*** Opening of Selected text ***

Missing values

Hi;

I'm reading comma delimited files which frequently have missing values. This causes the program to abort so I'm wondering if TB has a way of handling this.

For example, in FORTRAN you could use a "bz" format flag to tell it to replace blanks with zeros.

Naturally I could do a LINE INPUT to a string and parse for ", ," cases but with variable length numbers this could get awkward.

Roger

Comments

Parsing CSV files

I created a library to parse a CSV file. It takes each line, parses it based on commas and returns the values in an array. It gets complicated because some values in the CSV strings with commas inside of quotation marks so you have to be careful not to break up a string input. Also, it handles empty values so long as the commas are there.

Enjoy
! ParseLib.tru
!
! CALL StringtoArray(a$,array$())
! CALL ParseString(a$,b$)
!
! Call StrArrayCount(a$,n)
! Input a$ is a text string from a CSV file
! Output n is the number of values stored in a$
!
! Call StringtoArray(a$,array$())
! Input a$ is a text string from a CSV file
! Output array$() stores each value from the CSV input.
! array$ is redimensioned to equal the number of values in a$
!
! Call ParseString(a$,b$)
! Input a$ is a text string from a CSV file
! Output b$ is the first value (up to the first "," or to the end of the file
! b$ is null if no a$ is null
! a$ is modified in this routine by stripping b$ from the beginning
!

EXTERNAL

MODULE Parse

SHARE dummy$,delim$

LET delim$=","

SUB StrArrayCount(a$,n)
dim d$(0)
CALL StringtoArray(a$,d$)
let n=Size(d$)
END SUB

SUB StringtoArray(a$,array$())
LET dummy$=a$
LET narray=0
DO while LEN(dummy$)>0
LET narray = narray+1
MAT redim array$(narray)
CALL ParseString(dummy$,array$[narray])
LOOP
END SUB

SUB ParseString(a$,b$)
LET p=POS(a$,delim$)

IF p=0 then
LET b$=a$
LET a$=""
EXIT SUB
END IF

LET a$=Trim$(a$) ! strip the blanks
LET t=POS(a$,"""") !check to see if there are any quotes
LET p=POS(a$,delim$)

IF t>p or t=0 then ! retrieve data
LET b$=a$[1:p-1]
LET a$[1:p]=""
EXIT SUB
END IF

! if quote comes before comma then either comma is encased by quotes
! or the comma is after the encased value. In either case, the first
! character must be a quote. If not, then cause an error

IF a$[1:1]<>"""" then
LET e$ = "First character is (" & a$[1:1] & "). It must be ("")."
CAUSE ERROR 201,e$
END IF

LET z = LEN(a$)

! First, find the end of the string encased by quotes.

! check to see if something is encased between quotes
FOR i=2 to z-1
IF a$[i:i]="""" then ! maybe this is the end quote
! check to see if it is followed by another quote
IF a$[i+1:i+1]="""" then ! skip to the next potential pair
LET i=i+1
ELSE
LET p = i !it must be the end of the quote
EXIT FOR
!as a double check, the next character should be a comma
END IF
END IF
NEXT i
LET b$=a$[2:p-1]
LET a$[1:p+1]=""

*** Close of Selected text ***
*** Opening of Record extracts ***

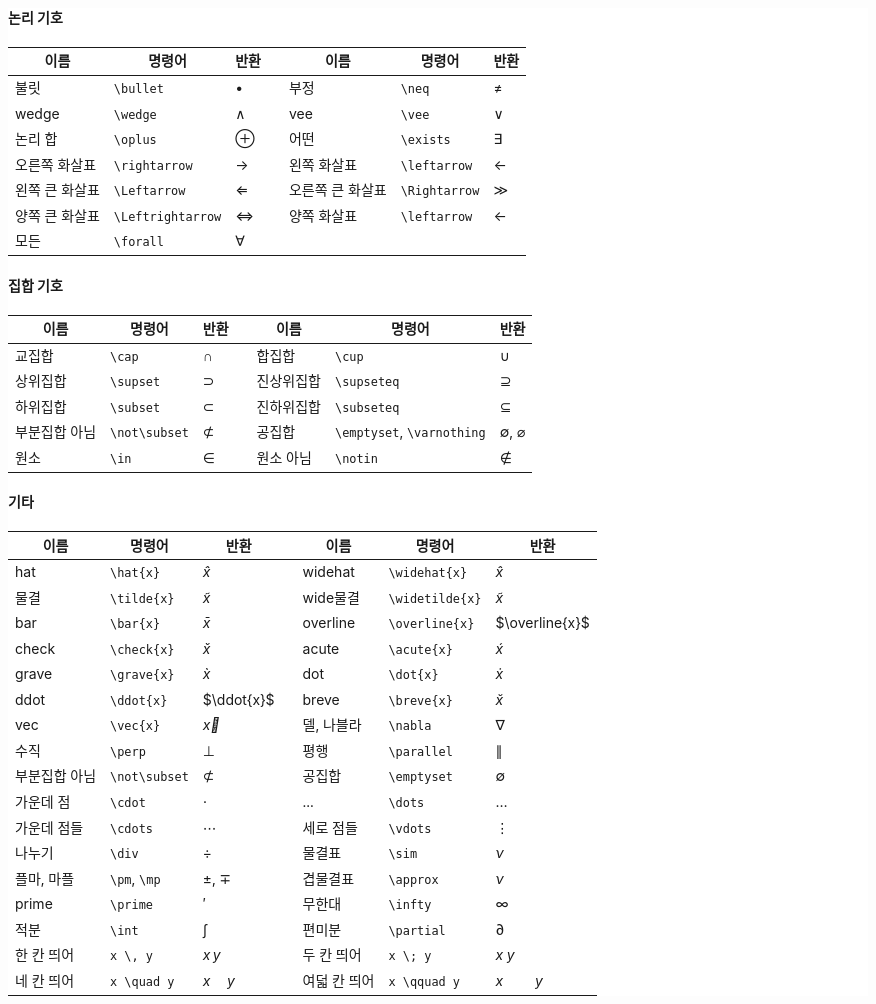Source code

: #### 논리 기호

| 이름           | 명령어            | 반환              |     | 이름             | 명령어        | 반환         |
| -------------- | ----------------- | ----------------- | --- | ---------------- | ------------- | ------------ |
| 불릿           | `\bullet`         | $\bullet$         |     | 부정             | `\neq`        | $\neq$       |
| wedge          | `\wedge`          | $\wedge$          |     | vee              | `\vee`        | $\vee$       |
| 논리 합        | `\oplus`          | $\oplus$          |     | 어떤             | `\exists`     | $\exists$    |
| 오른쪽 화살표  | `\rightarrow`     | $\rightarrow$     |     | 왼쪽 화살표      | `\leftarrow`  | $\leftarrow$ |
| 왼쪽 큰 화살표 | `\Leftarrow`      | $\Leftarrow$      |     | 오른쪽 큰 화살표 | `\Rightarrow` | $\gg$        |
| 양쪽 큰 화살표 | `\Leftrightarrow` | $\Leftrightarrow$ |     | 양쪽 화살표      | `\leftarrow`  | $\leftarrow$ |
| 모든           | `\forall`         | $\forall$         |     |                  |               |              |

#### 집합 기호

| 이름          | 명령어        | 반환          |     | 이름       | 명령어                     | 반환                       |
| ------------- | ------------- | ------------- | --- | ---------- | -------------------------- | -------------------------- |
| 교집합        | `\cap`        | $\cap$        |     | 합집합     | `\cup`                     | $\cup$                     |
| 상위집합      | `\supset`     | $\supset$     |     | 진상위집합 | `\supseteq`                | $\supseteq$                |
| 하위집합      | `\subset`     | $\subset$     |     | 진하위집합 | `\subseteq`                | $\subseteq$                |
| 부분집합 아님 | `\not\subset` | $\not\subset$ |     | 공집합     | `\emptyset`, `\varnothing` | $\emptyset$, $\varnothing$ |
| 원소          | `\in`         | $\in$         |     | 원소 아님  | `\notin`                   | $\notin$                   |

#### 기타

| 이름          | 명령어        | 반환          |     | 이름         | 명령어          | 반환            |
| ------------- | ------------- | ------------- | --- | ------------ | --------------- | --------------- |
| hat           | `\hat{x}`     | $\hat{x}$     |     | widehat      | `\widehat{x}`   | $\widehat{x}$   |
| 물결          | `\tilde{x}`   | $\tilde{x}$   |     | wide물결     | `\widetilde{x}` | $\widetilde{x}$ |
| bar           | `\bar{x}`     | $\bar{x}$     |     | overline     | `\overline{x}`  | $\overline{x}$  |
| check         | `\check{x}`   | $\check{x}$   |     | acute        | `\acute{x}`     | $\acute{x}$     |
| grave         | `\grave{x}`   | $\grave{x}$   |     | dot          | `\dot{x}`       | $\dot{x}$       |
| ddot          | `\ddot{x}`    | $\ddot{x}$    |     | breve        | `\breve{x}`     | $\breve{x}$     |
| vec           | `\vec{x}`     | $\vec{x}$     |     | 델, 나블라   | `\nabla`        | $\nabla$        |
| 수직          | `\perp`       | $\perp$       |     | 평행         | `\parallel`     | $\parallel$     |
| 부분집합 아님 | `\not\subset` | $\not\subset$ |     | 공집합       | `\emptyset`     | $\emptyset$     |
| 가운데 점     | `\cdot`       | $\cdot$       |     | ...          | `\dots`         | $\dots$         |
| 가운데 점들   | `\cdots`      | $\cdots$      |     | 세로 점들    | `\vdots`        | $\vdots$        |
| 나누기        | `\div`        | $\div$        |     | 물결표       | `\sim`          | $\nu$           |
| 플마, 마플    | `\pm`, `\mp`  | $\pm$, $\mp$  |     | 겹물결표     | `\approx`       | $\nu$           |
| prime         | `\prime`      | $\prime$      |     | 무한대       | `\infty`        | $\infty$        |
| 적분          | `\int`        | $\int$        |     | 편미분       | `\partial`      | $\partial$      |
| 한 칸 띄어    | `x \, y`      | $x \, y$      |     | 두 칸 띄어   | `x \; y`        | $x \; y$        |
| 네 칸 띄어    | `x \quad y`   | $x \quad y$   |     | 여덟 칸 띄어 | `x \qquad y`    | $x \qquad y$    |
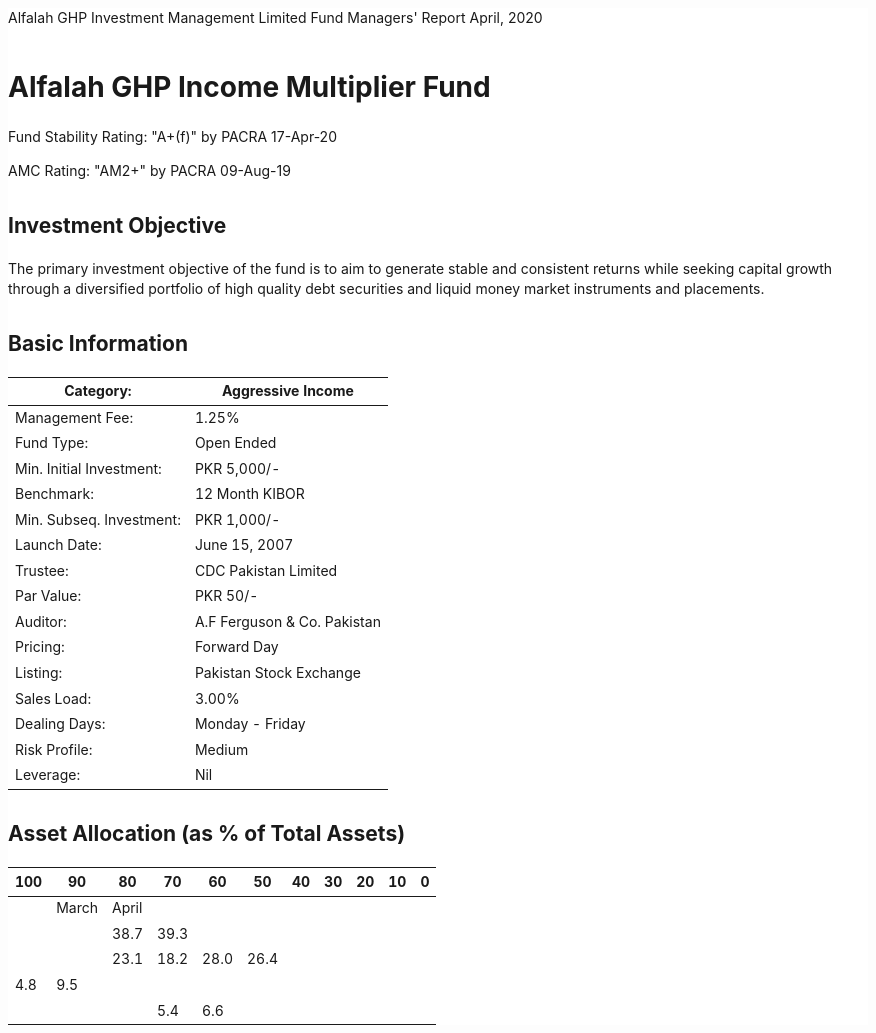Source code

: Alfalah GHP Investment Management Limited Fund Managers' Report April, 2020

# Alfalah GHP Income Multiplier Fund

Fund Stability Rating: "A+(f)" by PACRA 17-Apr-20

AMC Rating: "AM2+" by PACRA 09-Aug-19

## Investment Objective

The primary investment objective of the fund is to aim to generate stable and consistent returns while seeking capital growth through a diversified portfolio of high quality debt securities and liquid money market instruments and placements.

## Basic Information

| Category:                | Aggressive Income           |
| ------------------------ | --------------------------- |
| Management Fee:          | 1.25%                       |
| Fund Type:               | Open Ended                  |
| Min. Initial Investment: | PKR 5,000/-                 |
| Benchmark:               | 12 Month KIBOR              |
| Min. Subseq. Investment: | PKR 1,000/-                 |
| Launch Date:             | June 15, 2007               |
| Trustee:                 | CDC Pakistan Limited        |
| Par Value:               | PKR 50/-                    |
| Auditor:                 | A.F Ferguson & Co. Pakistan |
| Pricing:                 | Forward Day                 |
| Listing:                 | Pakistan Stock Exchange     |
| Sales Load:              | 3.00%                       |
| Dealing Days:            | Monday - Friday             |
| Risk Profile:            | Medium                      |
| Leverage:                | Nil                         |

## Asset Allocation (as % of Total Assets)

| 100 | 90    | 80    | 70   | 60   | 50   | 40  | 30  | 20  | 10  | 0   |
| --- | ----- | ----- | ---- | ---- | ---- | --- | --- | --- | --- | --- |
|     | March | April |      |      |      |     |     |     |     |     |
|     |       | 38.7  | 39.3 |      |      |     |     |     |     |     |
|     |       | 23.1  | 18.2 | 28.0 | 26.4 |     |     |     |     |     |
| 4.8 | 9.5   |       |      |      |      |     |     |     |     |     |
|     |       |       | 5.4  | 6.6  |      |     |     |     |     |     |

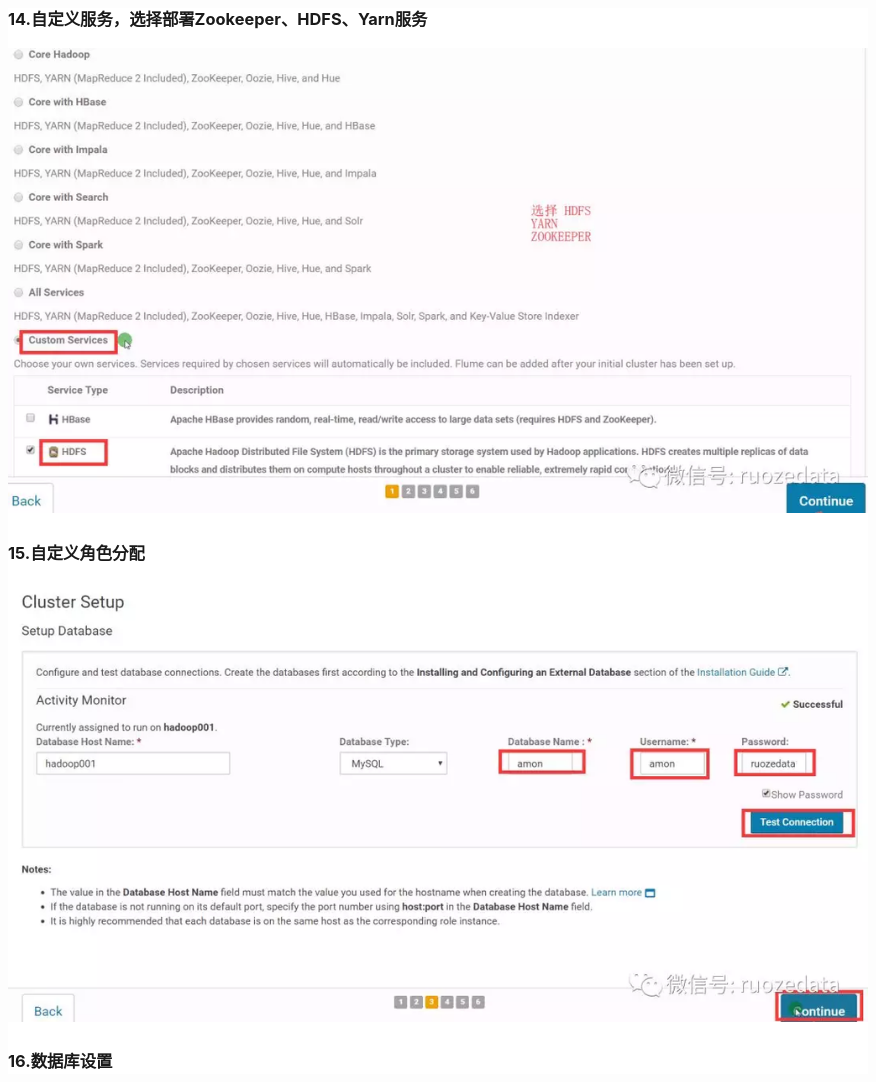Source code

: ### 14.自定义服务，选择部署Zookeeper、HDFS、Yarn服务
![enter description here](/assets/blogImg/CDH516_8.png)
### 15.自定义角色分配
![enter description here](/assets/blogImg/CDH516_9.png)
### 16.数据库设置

*** Close of Record extracts ***

Exercise tasks:
[A] In the thread on missing values, which FORTRAN format flag does the opening post cite for replacing blanks with zeros?
[B] Recast the paragraph beginning "I created a library to parse a CSV file" from the thread on missing values as a short bulleted list that keeps its main facts.
[C] Carry the thread on missing values forward from its final line.

Your responses:
[A] The "bz" format flag.

[B]
- The library reads each line of a CSV file, splits it at the commas, and returns the values in an array.
- It avoids breaking up values that contain commas inside quotation marks.
- It handles empty values as long as the commas are present.

[C]
! find double quotes and make them single quotes
FOR i=LEN(b$) to 2 step -1
IF b$[i:i]="""" then ! maybe this is the end quote
! check to see if it is followed by another quote
IF b$[i-1:i-1]="""" then ! skip to the next potential pair
LET b$[i:i]=""
LET i=i-1
END IF
END IF
NEXT i

END SUB

END MODULE

Screen Dumps ... A simple program for reading byte files

Roger ... I've completed a simple 50-line TB program that reads and prints the random numbers I created in a 5-row 4-colum Excel array file. I deleted the 2nd number in the 2nd row, the 2nd and 3rd numbers in the 3rd row and the 2nd, 3rd & 4th nuimbers in the 4th row and then Saved as.. the Excel file as a .csv file, a MAC.csv file and a Tab.txt file.

The TB program OPEN'd each of the stored files, one-at-a-time, and printed data to the monitor screen. The TB program opens the data files with ORG byte, ACCESS input attributes. The number of file bytes is ASK'd for and the input data is delivered to a single string variable, y$. The y$ length of the .csv and .txt files were both 186 bytes. the MAC.csv y$ length was 250 bytes.

All of the numbers were plain text, not 8-byte IEEE format numbers.

Non-ASCII-text characters were printed in a list. The only ASCII bytes printed to the screen were #9, #10 or #13, and of course, were just retangular blobs. No other Ctrl codes were detected.

To keep this message short, I suggest you email me and I will respond with the plain text program listing and the 3 Excel data files, so you can see what I did. I'm sure you will be able to extract the numeric variables embedded in y$.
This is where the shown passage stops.